Songbird was finished last week and is now at the formatting stage and I eagerly wait artwork from the incredibly talented Liam Shaw who created the covers for Mourning Has Broken and Children of Cain. I’m hoping to publish it some point during April although, before then, I’m thinking about running a Kickstarter campaign to help with costs of publishing and promoting. Watch this space and all my various social media sites for details as there will be nice little deals to be had for those who help out.

Upcoming Events:
One for the diary this month is Lancaster Litfest. On the 17th March I shall be reading a few excerpts and chatting about my books at Pizza Margherita on Moor Lane in Lancaster. More details can be found over at the Litfest website.

All the best,
A.S.Chambers (March 2019).

Thursday, 31 January 2019

At last, an update!

At last, an update from A.S.Chambers. 

    January has been a fantastic month at Chambers Towers. Normally, once the ice hits and my beard starts to freeze, I make like a grizzly and hibernate, emerging only to mauling to a painful death anyone who is daft enough to wake me. This year, however, has been surprisingly productive.
     First, Children of Cain – A Vampire Omnibus has seen the light of day. Compiling all the short stories
surrounding the vampires that exist in Sam Spallucci’s world, it makes a tidy little anthology and is a must buy for the avid collector of my books or anyone who wants to have a taster of my work outside the life of Lancaster’s beleaguered investigator of the paranormal.

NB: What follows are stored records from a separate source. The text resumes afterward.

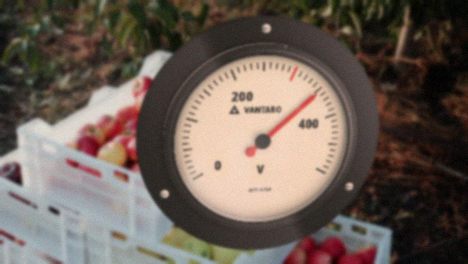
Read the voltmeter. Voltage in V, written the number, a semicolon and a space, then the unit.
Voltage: 350; V
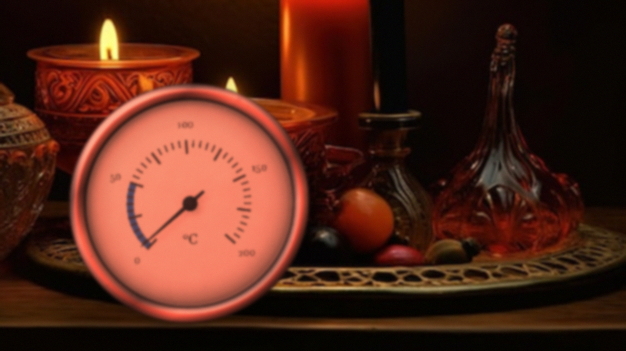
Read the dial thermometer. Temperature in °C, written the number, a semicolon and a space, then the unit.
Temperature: 5; °C
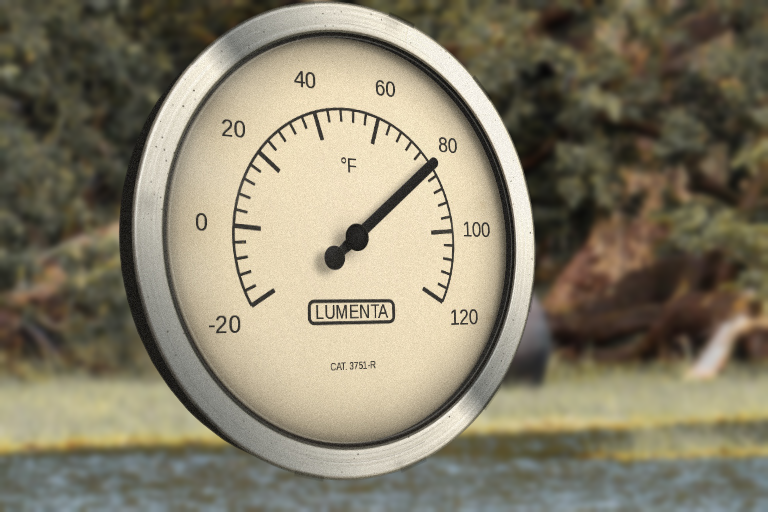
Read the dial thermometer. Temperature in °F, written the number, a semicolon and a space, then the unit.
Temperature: 80; °F
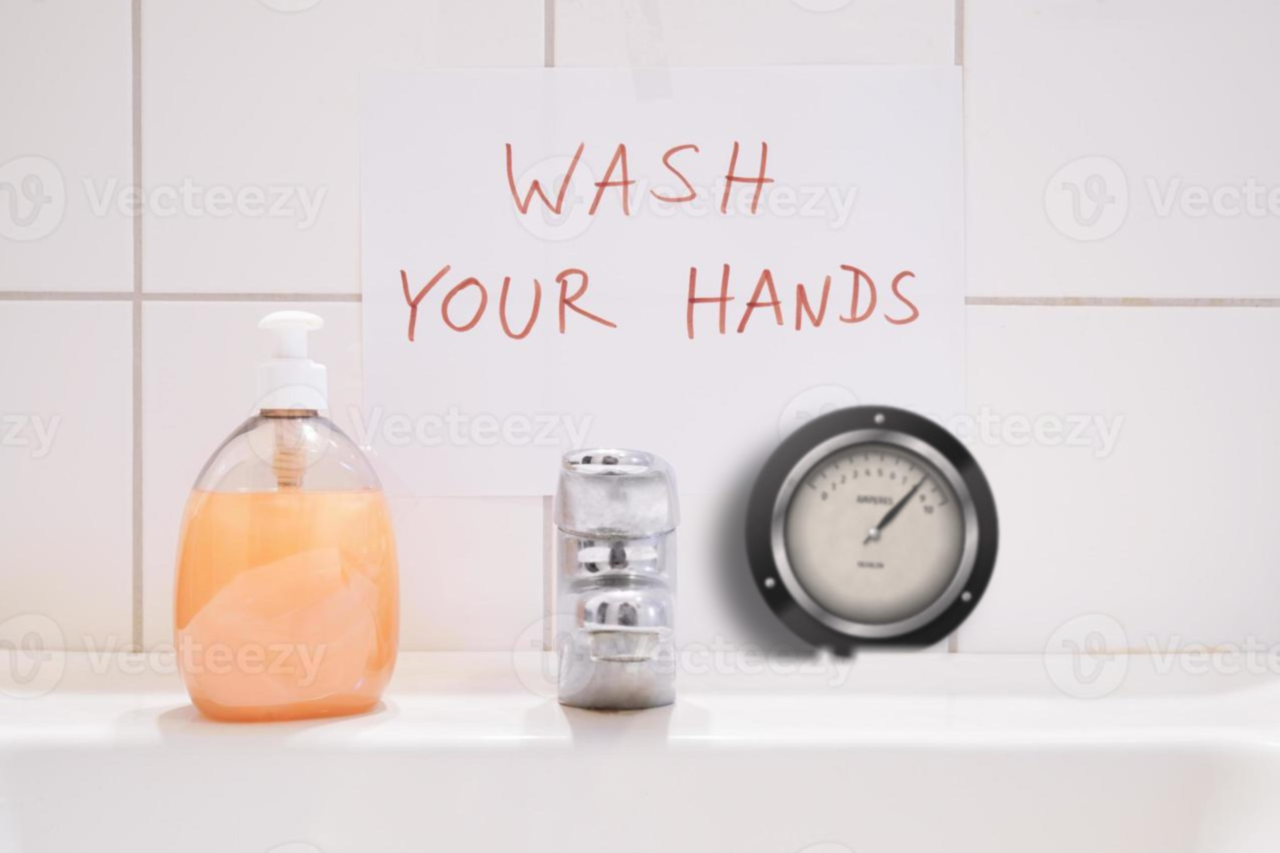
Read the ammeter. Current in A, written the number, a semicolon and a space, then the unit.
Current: 8; A
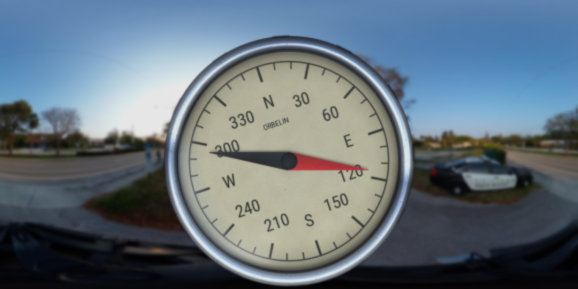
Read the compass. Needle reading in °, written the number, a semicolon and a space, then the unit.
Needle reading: 115; °
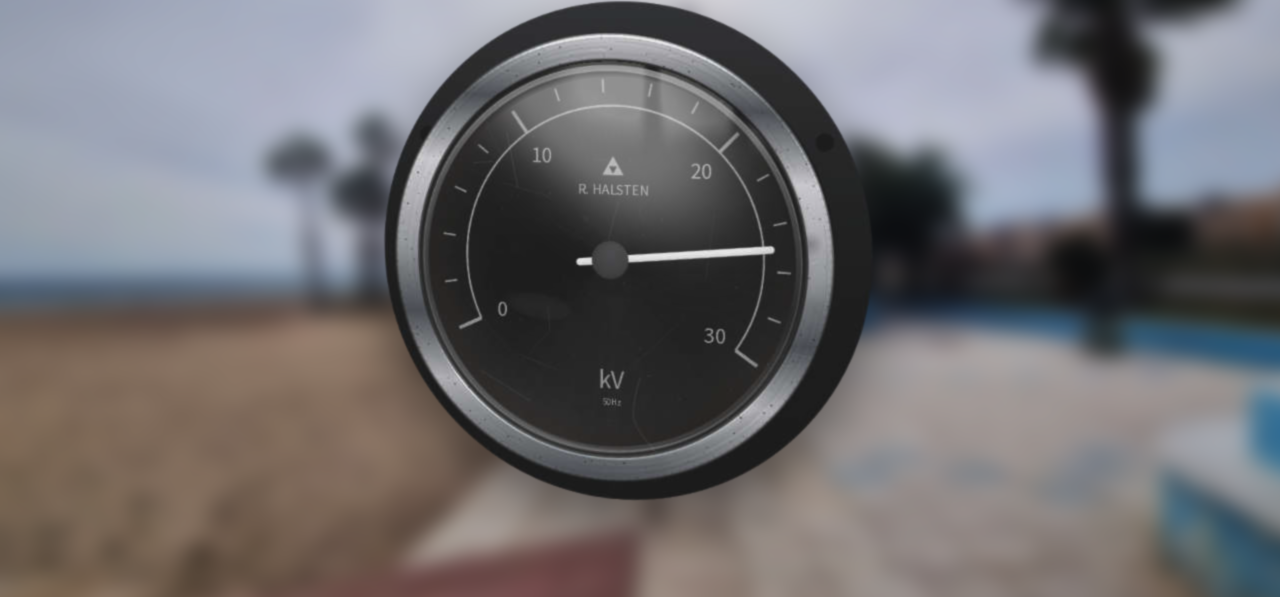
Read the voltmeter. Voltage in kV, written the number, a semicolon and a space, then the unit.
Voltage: 25; kV
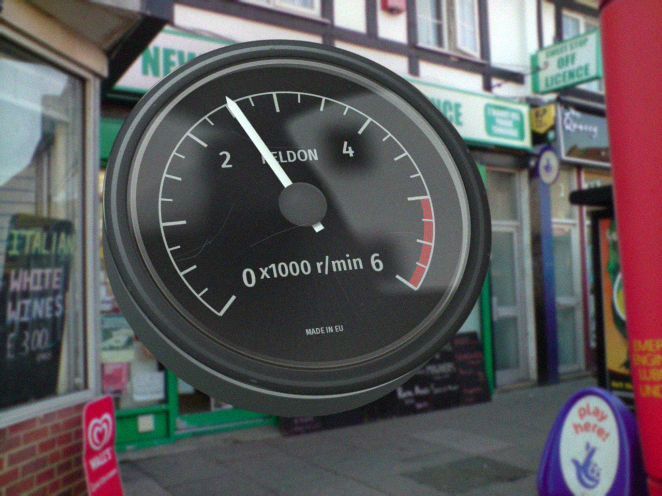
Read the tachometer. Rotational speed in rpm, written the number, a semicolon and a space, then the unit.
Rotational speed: 2500; rpm
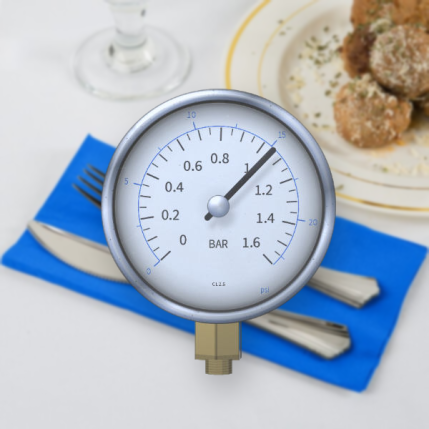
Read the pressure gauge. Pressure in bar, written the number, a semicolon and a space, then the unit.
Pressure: 1.05; bar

     It was wonderful to work with the amazingly talented Liam Shaw once more as he transformed the vision of constant reader Ann Daniel when she won the competition to design the cover for the book. This is the second time that I have collaborated with Liam as he brought the cover to Mourning Has Broken into life back in 2018. I can’t wait to see what he comes up with for Songbird.

   Speaking of which, I am just about at the end of the second draft of the origins story for Nightingale the vampire. A firm favourite with my readers, it was only right that I go back and explore certain elements of her history. These include: her life before being turned; her time at All Saints church (which she refers to in Sam Spallucci: Dark Justice); her relationship with her and Justice’s vampire father, Doulos and of course the cataclysmic events of the short story Family. It has been an absolute joy to work on Songbird and I know that many of my readers can’t wait for its release.

     January has also seen something quite momentous for me. On the whole, most of my books have been published through Amazon’s KDP platform, which is easy to use and provides a good online marketplace for them. However, I have now re-released the third edition of The Casebook of Sam Spallucci through a platform that will reach high street stores. I intend to do the same for all the other Sam books and, later on this year, I shall be approaching the likes of Waterstones and W.H.Smiths. Watch this space.

     Well, that’s all for now. There will be another post here in a few weeks. I’ll share it out on social media, so keep your eyes peeled. In the meantime, I had better crack on with the fifth Sam Spallucci novel Troubled Souls.